Warrington A.F.C.
- Full name: Warrington Association Football Club
- Founded: 1899
- Dissolved: 16 January 1902
- Ground: Warrington Cricket Field
- President: Councillor W. Pierpoint
- Secretary: 1899: T. P. Bradshaw 1900: E. A. Connor
| Home colours |

= Warrington A.F.C. =

Association football club active at the turn of the 19th/20th century

Warrington A.F.C. was an association football club from Warrington, Lancashire.

==History==

The first Warrington A.F.C. (normally referred to as Warrington Association) was founded in 1884. With the rugby football code dominant in the town, the club struggled to keep its head above water; in 1886 and 1887 its members faced claims in court for non-payment of bills, and in September 1893 the club was formally disbanded.

The club however was re-founded in 1899, and showed considerable ambition before the 1899–1900 season, joining the Lancashire Alliance, and signing (amongst others) Ted Connor of Preston North End and one Colour-Sergeant Jones from St Helens Recs, whom Aston Villa wanted to buy out of the Army, only for Warrington to beat it to the punch. Jones however did not remain with the club long - in November, as an Army reservist, he was called up for deployment to Enniskillen, the club presenting him with a travelling bag.
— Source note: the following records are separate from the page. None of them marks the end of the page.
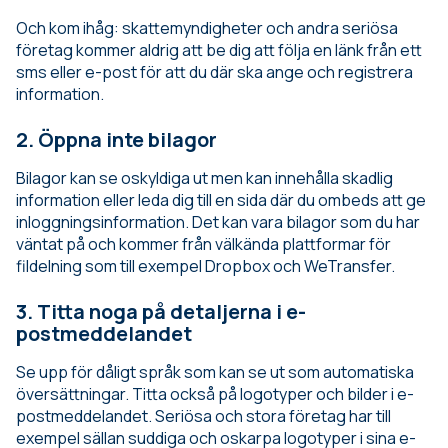
Och kom ihåg: skattemyndigheter och andra seriösa
företag kommer aldrig att be dig att följa en länk från ett
sms eller e-post för att du där ska ange och registrera
information.
2. Öppna inte bilagor
Bilagor kan se oskyldiga ut men kan innehålla skadlig
information eller leda dig till en sida där du ombeds att ge
inloggningsinformation. Det kan vara bilagor som du har
väntat på och kommer från välkända plattformar för
fildelning som till exempel Dropbox och WeTransfer.
3. Titta noga på detaljerna i e-
postmeddelandet
Se upp för dåligt språk som kan se ut som automatiska
översättningar. Titta också på logotyper och bilder i e-
postmeddelandet. Seriösa och stora företag har till
exempel sällan suddiga och oskarpa logotyper i sina e-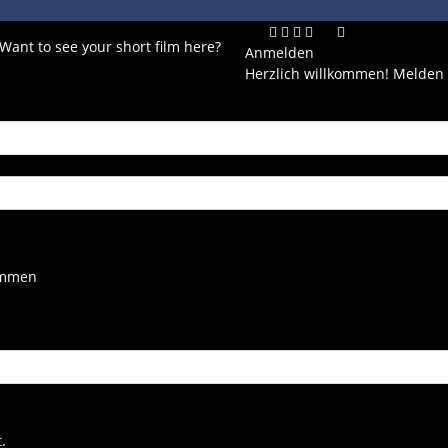
 Want to see your short film here?
Anmelden
Herzlich willkommen! Melden 
kommen
.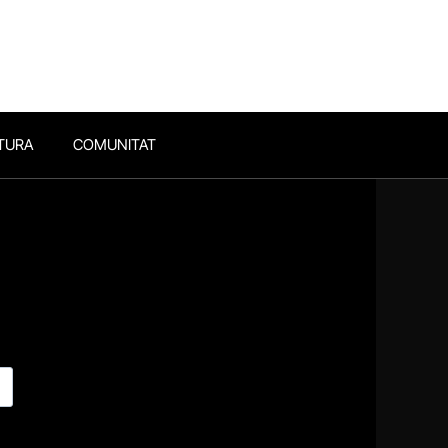
TURA
COMUNITAT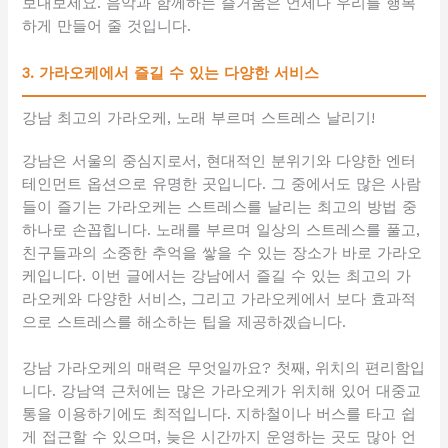
보내보세요. 음악과 함께하는 즐거움은 언제나 우리를 행복
하게 만들어 줄 것입니다.
3. 가라오케에서 즐길 수 있는 다양한 서비스
강남 최고의 가라오케, 노래 부르며 스트레스 날리기!
강남은 서울의 중심지로서, 현대적인 분위기와 다양한 엔터
테인먼트 옵션으로 유명한 곳입니다. 그 중에서도 많은 사람
들이 즐기는 가라오케는 스트레스를 날리는 최고의 방법 중
하나로 손꼽힙니다. 노래를 부르며 일상의 스트레스를 풀고,
친구들과의 소중한 추억을 쌓을 수 있는 장소가 바로 가라오
케입니다. 이번 글에서는 강남에서 즐길 수 있는 최고의 가
라오케와 다양한 서비스, 그리고 가라오케에서 보다 효과적
으로 스트레스를 해소하는 팁을 제공하겠습니다.
강남 가라오케의 매력은 무엇일까요? 첫째, 위치의 편리함입
니다. 강남역 근처에는 많은 가라오케가 위치해 있어 대중교
통을 이용하기에도 최적입니다. 지하철이나 버스를 타고 쉽
게 접근할 수 있으며, 늦은 시간까지 운영하는 곳도 많아 언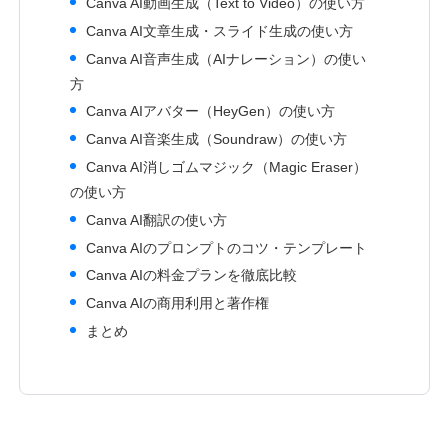
Canva AI動画生成（Text to Video）の使い方
Canva AI文章生成・スライド生成の使い方
Canva AI音声生成（AIナレーション）の使い
方
Canva AIアバター（HeyGen）の使い方
Canva AI音楽生成（Soundraw）の使い方
Canva AI消しゴムマジック（Magic Eraser）
の使い方
Canva AI翻訳の使い方
Canva AIのプロンプトのコツ・テンプレート
Canva AIの料金プランを徹底比較
Canva AIの商用利用と著作権
まとめ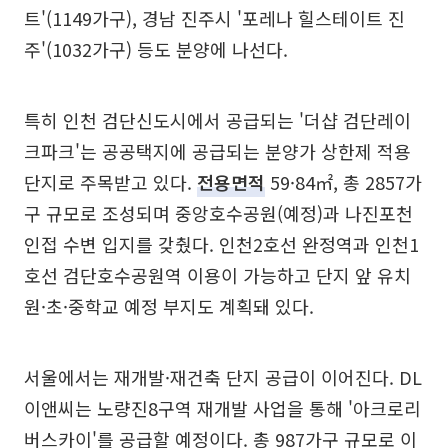
트'(1149가구), 경남 진주시 '포레나 힐스테이트 진
주'(1032가구) 등도 분양에 나선다.
특히 인천 검단신도시에서 공급되는 '더샵 검단레이
크파크'는 공공택지에 공급되는 분양가 상한제 적용
단지로 주목받고 있다.
전용면적
59·84㎡, 총 2857가
구 규모로 조성되며 중앙호수공원(예정)과 나진포천
인접 수변 입지를 갖췄다. 인천2호선 완정역과 인천1
호선 검단호수공원역 이용이 가능하고 단지 앞 유치
원·초·중학교 예정 부지도 계획돼 있다.
서울에서는 재개발·재건축 단지 공급이 이어진다. DL
이앤씨는 노량진8구역 재개발 사업을 통해 '아크로리
버스카이'를 공급할 예정이다. 총 987가구 규모로 이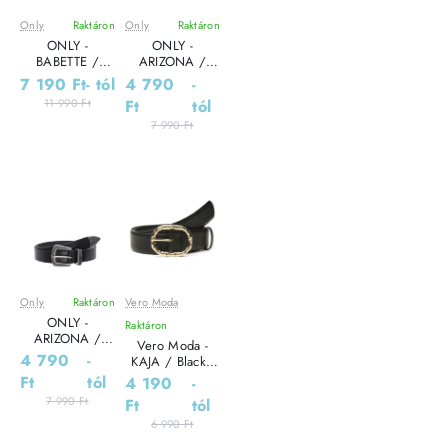
Only
Raktáron
Only
Raktáron
Leárazás
Leárazás
ONLY -
ONLY -
BABETTE /
ARIZONA /
Black - Női öv
Brown - Női öv
7 190 Ft
- tól
4 790
-
11 990 Ft
Ft
tól
7 990 Ft
Only
Raktáron
Vero Moda
Leárazás
Leárazás
ONLY -
Raktáron
ARIZONA /
Vero Moda -
Black - Női öv
4 790
-
KAJA / Black -
Női öv
Ft
tól
4 190
-
7 990 Ft
Ft
tól
6 990 Ft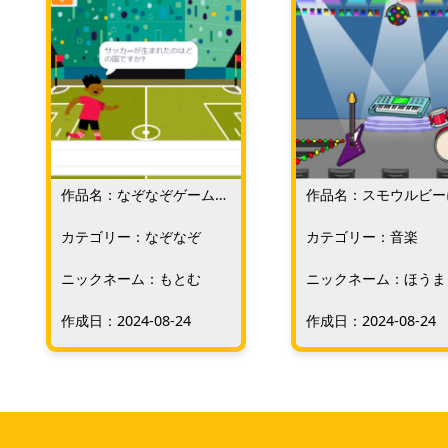
作品名：なぞなぞゲームの
作品名：スモウルビー
作り方
るループする音楽の作
カテゴリー：なぞなぞ
カテゴリー：音楽
ニックネーム：もとむ
ニックネーム：ほうま
作成日：2024-08-24
作成日：2024-08-24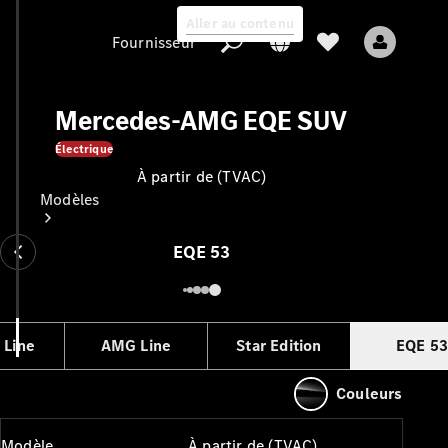
Aller au contenu
Fournisseur
Mercedes-AMG EQE SUV
Électrique
À partir de (TVAC)
Fournisseur
Modèles
EQE 53
 Line
AMG Line
Star Edition
EQE 53
Tous les modèles
Nouveaux modèles
Couleurs
Modèles électriques
Modèle
À partir de (TVAC)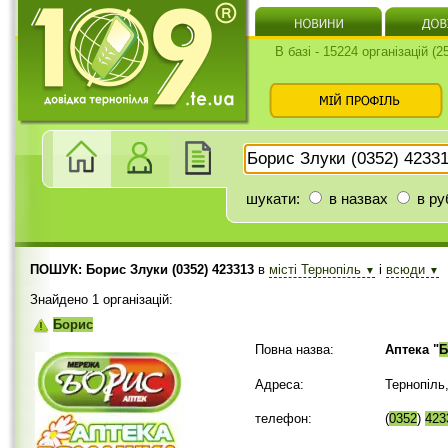
В базі - 15224 організацій (
шукати:
в назвах
в ру
ПОШУК: Борис Злуки (0352) 423313
в
місті Тернопіль
і
всюди
▼
▼
Знайдено 1 організацій:
Борис
Повна назва:
Аптека "
Б
Адреса:
Тернопіль
телефон:
(
0352
)
423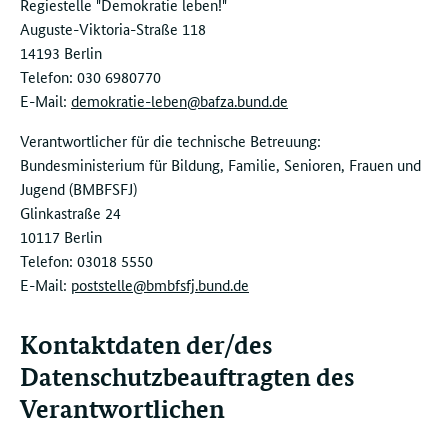
Regiestelle "Demokratie leben!"
Auguste-Viktoria-Straße 118
14193 Berlin
Telefon: 030 6980770
E-Mail:
demokratie-leben@bafza.bund.de
Verantwortlicher für die technische Betreuung:
Bundesministerium für Bildung, Familie, Senioren, Frauen und
Jugend (BMBFSFJ)
Glinkastraße 24
10117 Berlin
Telefon: 03018 5550
E-Mail:
poststelle@bmbfsfj.bund.de
Kontaktdaten der/des
Datenschutzbeauftragten des
Verantwortlichen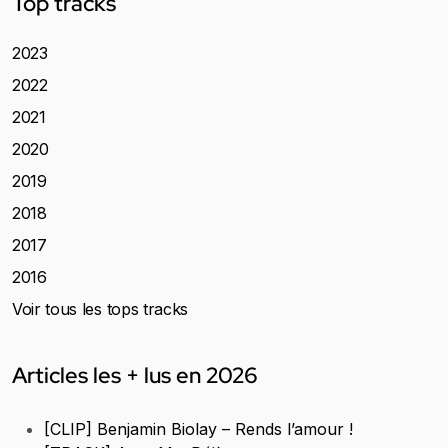
Top tracks
2023
2022
2021
2020
2019
2018
2017
2016
Voir tous les tops tracks
Articles les + lus en 2026
[CLIP] Benjamin Biolay – Rends l’amour !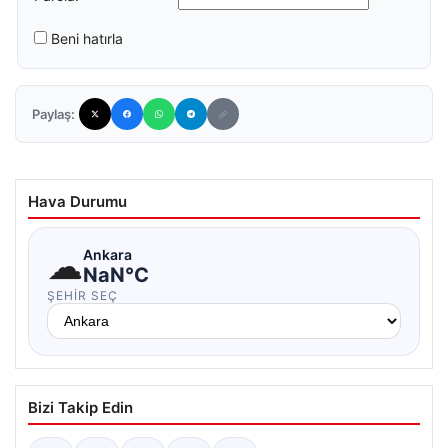
Beni hatırla
Paylaş:
Hava Durumu
☁
Ankara
NaN°C
ŞEHIR SEÇ
Bizi Takip Edin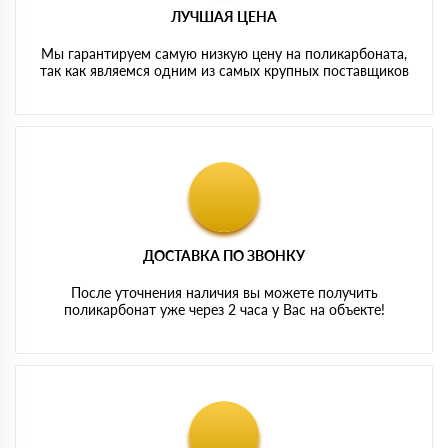
ЛУЧШАЯ ЦЕНА
Мы гарантируем самую низкую цену на поликарбоната,
так как являемся одним из самых крупных поставщиков
ДОСТАВКА ПО ЗВОНКУ
После уточнения наличия вы можете получить
поликарбонат уже через 2 часа у Вас на объекте!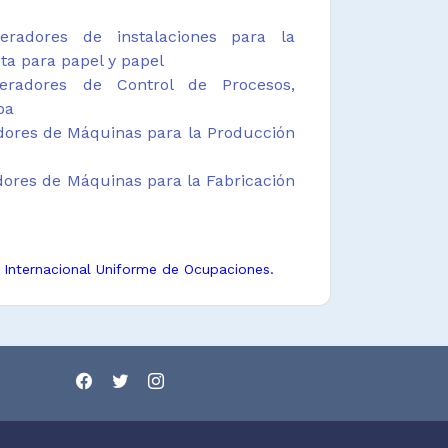
radores de instalaciones para la
ta para papel y papel
radores de Control de Procesos,
pa
dores de Máquinas para la Producción
ores de Máquinas para la Fabricación
n Internacional Uniforme de Ocupaciones.
 Nacional de Ocupaciones.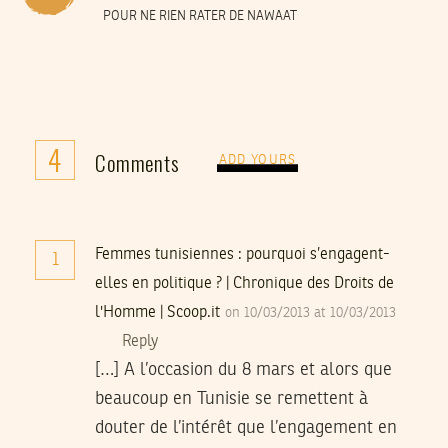
POUR NE RIEN RATER DE NAWAAT
4
Comments
ADD YOURS
Femmes tunisiennes : pourquoi s’engagent-
1
elles en politique ? | Chronique des Droits de
l'Homme | Scoop.it
on 10/03/2013 at 10/03/2013
Reply
[…] A l’occasion du 8 mars et alors que
beaucoup en Tunisie se remettent à
douter de l’intérêt que l’engagement en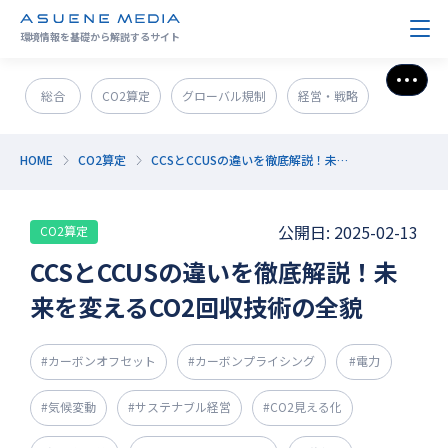
環境情報を基礎から解説するサイト
さら
総合
CO2算定
グローバル規制
経営・戦略
政策＆法規制
ESG・SDGs
新技術・新事業
HOME
CO2算定
CCSとCCUSの違いを徹底解説！未来を変えるCO2回収技術の全貌
発電・エネルギー
環境問題
サステナブル企業紹介
公開日: 2025-02-13
CO2算定
CO2削減
GX人材・スキル
補助金
その他
CCSとCCUSの違いを徹底解説！未
来を変えるCO2回収技術の全貌
#カーボンオフセット
#カーボンプライシング
#電力
#気候変動
#サステナブル経営
#CO2見える化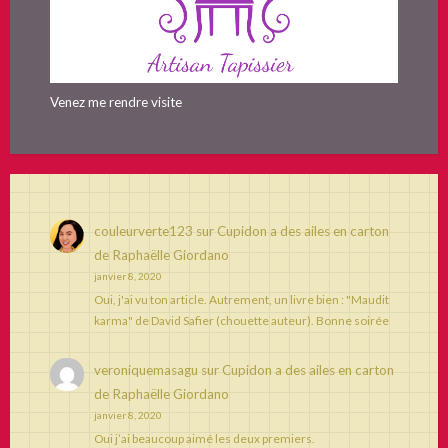
Venez me rendre visite
couleurverte123
sur
Cupidon a des ailes en carton
de Raphaëlle Giordano
janvier 8, 2020
Oui, j'ai vu ton article. Autrement, un livre bien : "Maudit
karma" de David Safier (chouette auteur). Bonne soirée
veroniquemasagu
sur
Cupidon a des ailes en carton
de Raphaëlle Giordano
janvier 8, 2020
Oui j’ai beaucoup aimé les deux premiers.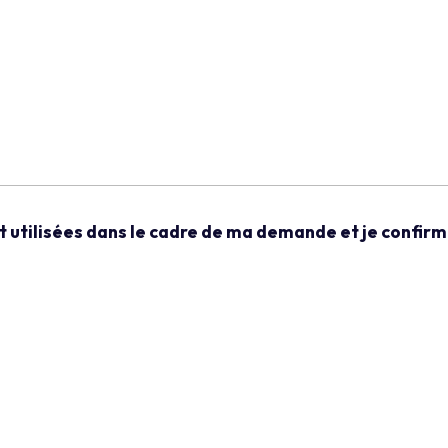
utilisées dans le cadre de ma demande et je confirme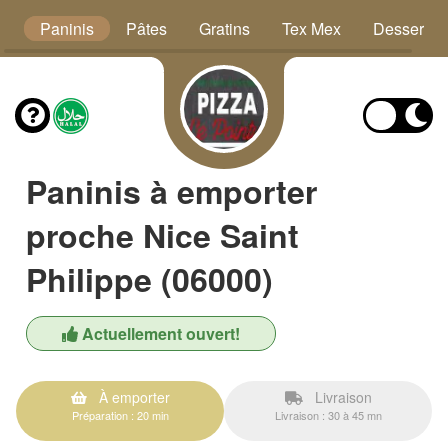
s
Paninis
Pâtes
Gratins
Tex Mex
Desserts
Paninis à emporter
proche Nice Saint
Philippe (06000)
Actuellement ouvert!
À emporter
Livraison
Préparation : 20 min
Livraison : 30 à 45 mn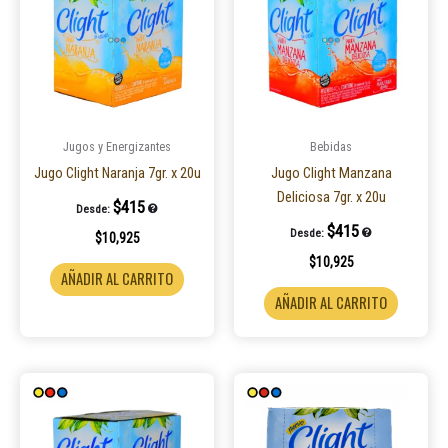
Jugos y Energizantes
Bebidas
Jugo Clight Naranja 7gr. x 20u
Jugo Clight Manzana
Deliciosa 7gr. x 20u
$
415
Desde:
$
415
Desde:
$
10,925
$
10,925
AÑADIR AL CARRITO
AÑADIR AL CARRITO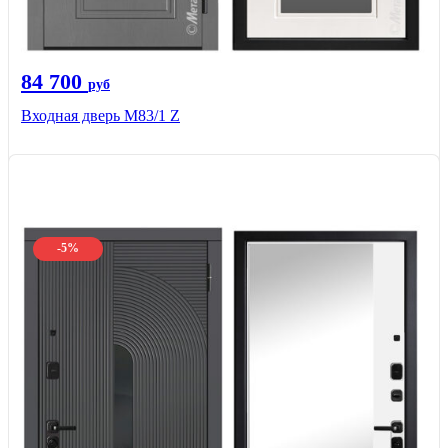
84 700
руб
Входная дверь M83/1 Z
-5%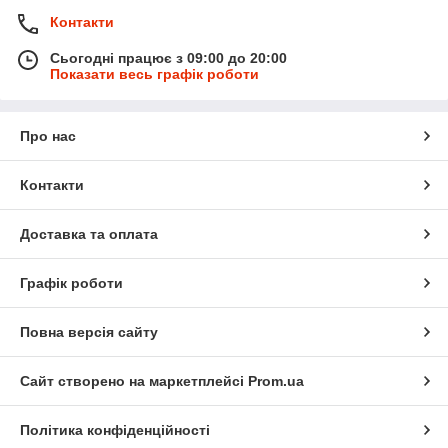
Контакти
Сьогодні працює з 09:00 до 20:00
Показати весь графік роботи
Про нас
Контакти
Доставка та оплата
Графік роботи
Повна версія сайту
Сайт створено на маркетплейсі
Prom.ua
Політика конфіденційності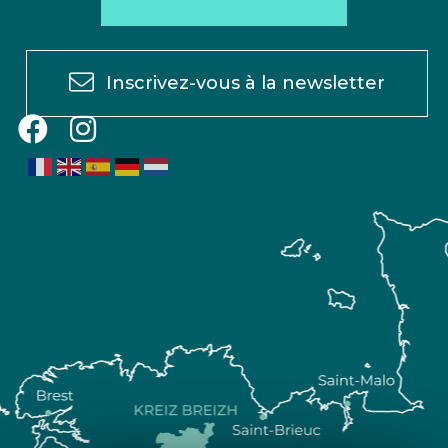
Inscrivez-vous à la newsletter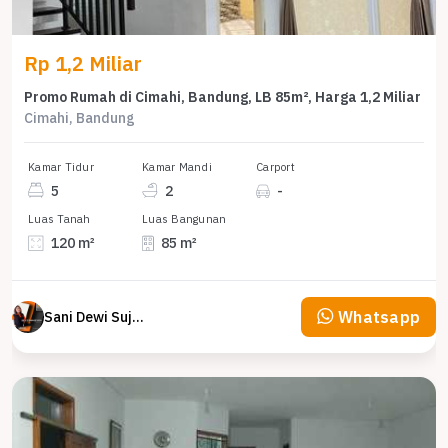
Rp 1,2 Miliar
Promo Rumah di Cimahi, Bandung, LB 85m², Harga 1,2 Miliar
Cimahi, Bandung
Kamar Tidur
Kamar Mandi
Carport
5
2
-
Luas Tanah
Luas Bangunan
120 m²
85 m²
Whatsapp
Sani Dewi Sujono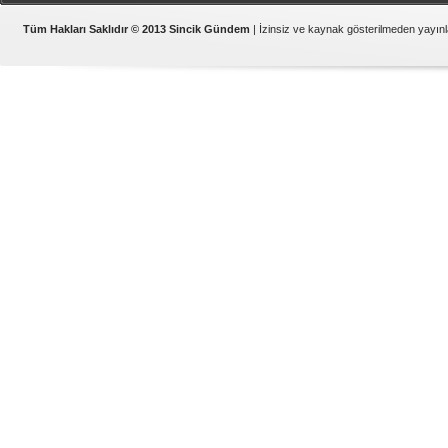
Samsat
Tüm Hakları Saklıdır © 2013 Sincik Gündem
| İzinsiz ve kaynak gösterilmeden yayı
After a season in which the club made a profit of 14s 6½d from an income of £207 8s, and finished mid-table in the Alliance, the club resolved to join the Combination league in 1900, and finished the season 10th out of 12, but also winners of the Warrington Cup, thanks to a win over Newton-le-Willows in front of 3,000 at Earlestown.

Despite this success, the club had suffered a loss of £45 over the season, and took a step up to join the higher status Lancashire League for the 1901–02 season, in the hope of attracting higher crowds. However the club ran out of money before the season ended; in January 1902, with a loss of £15 likely to increase to £50 before the season end, it resolved to wind itself up. In February 1902, it tendered its resignation to the League, which was accepted, and the club's record was expunged. At the time, the club had only won one of its 14 games (against Haydock in December 1901, coming from 3–1 down to win 4–3) and drawn 2, and had only scored 9 goals, conceding 38; it was bottom of the table, a point behind Bacup.

==Colours==

The club colours were amber and black, with an alternate kit of white.

==Ground==

The club played at the Warrington Cricket Field.